Apesar de ter passado por muito, Maria José acredita que os atuais professores e aspirantes a professores “vão passar por pior”.
Sorri enquanto diz que “é preciso gostar muito daquilo que se faz. O gosto pelos meninos e por ensinar tem que ser superior a tudo o que está pelo caminho. Ensinar não é fazer papéis. Os papéis têm que ser para outras pessoas, mais administrativo. O curso não tem nada a ver com a prática e tudo se torna diferente quando temos à nossa frente um bando de sorrisos”.
Muitas vezes a família está num outro ponto do país e o processo de adaptação a esta vida é difícil. “Vou a Bragança uma vez por período, nas férias ou pausas letivas”, conta Júlio Borges. Confessa que já foi quinzenalmente, mas que, a partir do momento que se tem filhos, a gestão complica e “quanto mais velhos pior, acabam por criar os laços e é mais complicado”.
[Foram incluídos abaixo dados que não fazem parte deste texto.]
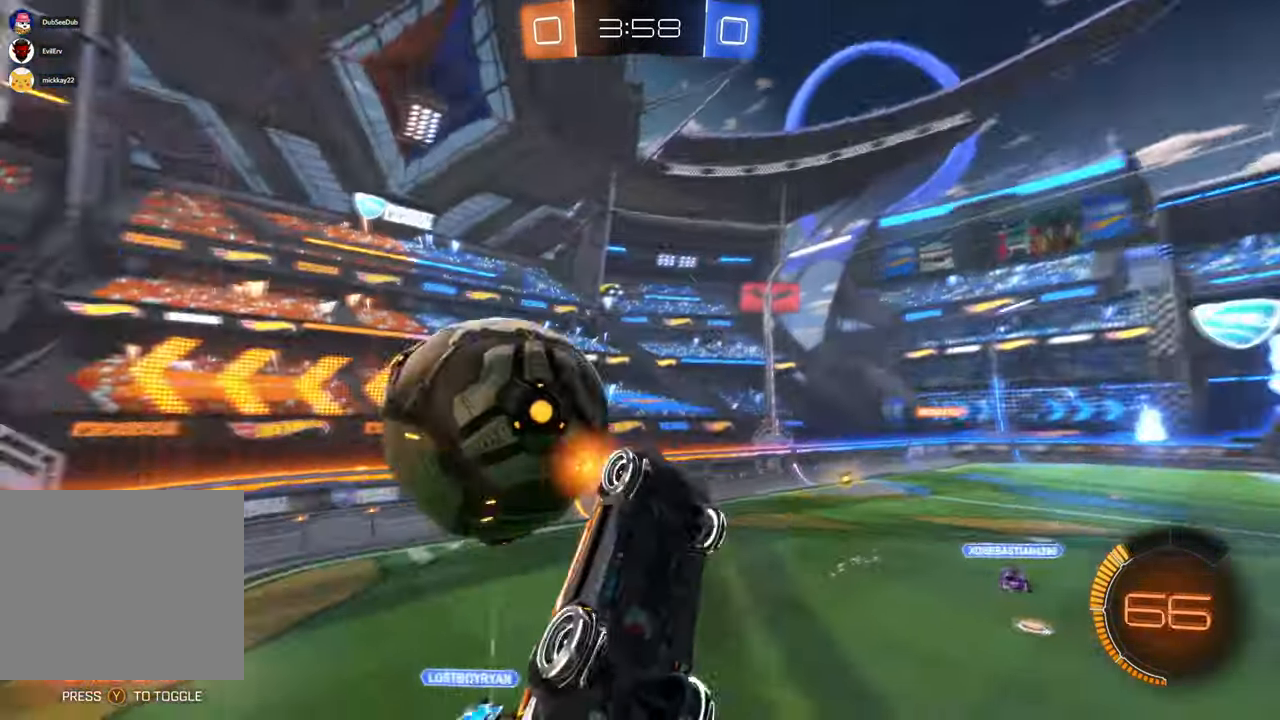
Gameplay with a controller (Xbox layout); each line is a JSON object with the inputs held at the frame after it (dt_ms = milliseconds from this image to that frame). "events" lists button and stick changes between this image and that frame as [ms after this image, input, new state], when the widget could be followed in between. Not read: B DPAD_DOWN HOME L1 L3 R1 R2 R3.
{"dt_ms": 500, "buttons": [], "left_stick": "up-right", "right_stick": "center"}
Já não se considera de Bragança, mas também não se considera de Guimarães. “Não é fácil tirar um curso e estudar para depois fazer, em grande parte, trabalho de secretaria e longe daquilo que se concebeu e esperou para construir a sua vida”.
A vocação é, para Emília Pinto, o motivo que leva os mais jovens a ir para o ensino. “Não pode constituir família nem sequer fazer grandes planos. As próximas gerações de professores vão ser pessoas que realmente querem dar aulas”.
A professora de português, latim e grego, Liliana Silva, aconselha a que “quem tiver de se deslocar que venha de espírito aberto”. Fala das experiências que ganhou e garante que “todas elas vão fazer crescer, quer a nível profissional, quer pessoal”. O bom ambiente é o que a faz sentir bem no meio em que trabalha. “Há escolas e diretores que, efetivamente, são pessoas muito humanas e conseguem ser o mais solidárias possíveis. Se a escola for um bom suporte e facilitar a vida ao professor, emocionalmente o professor está melhor preparado para a distância”.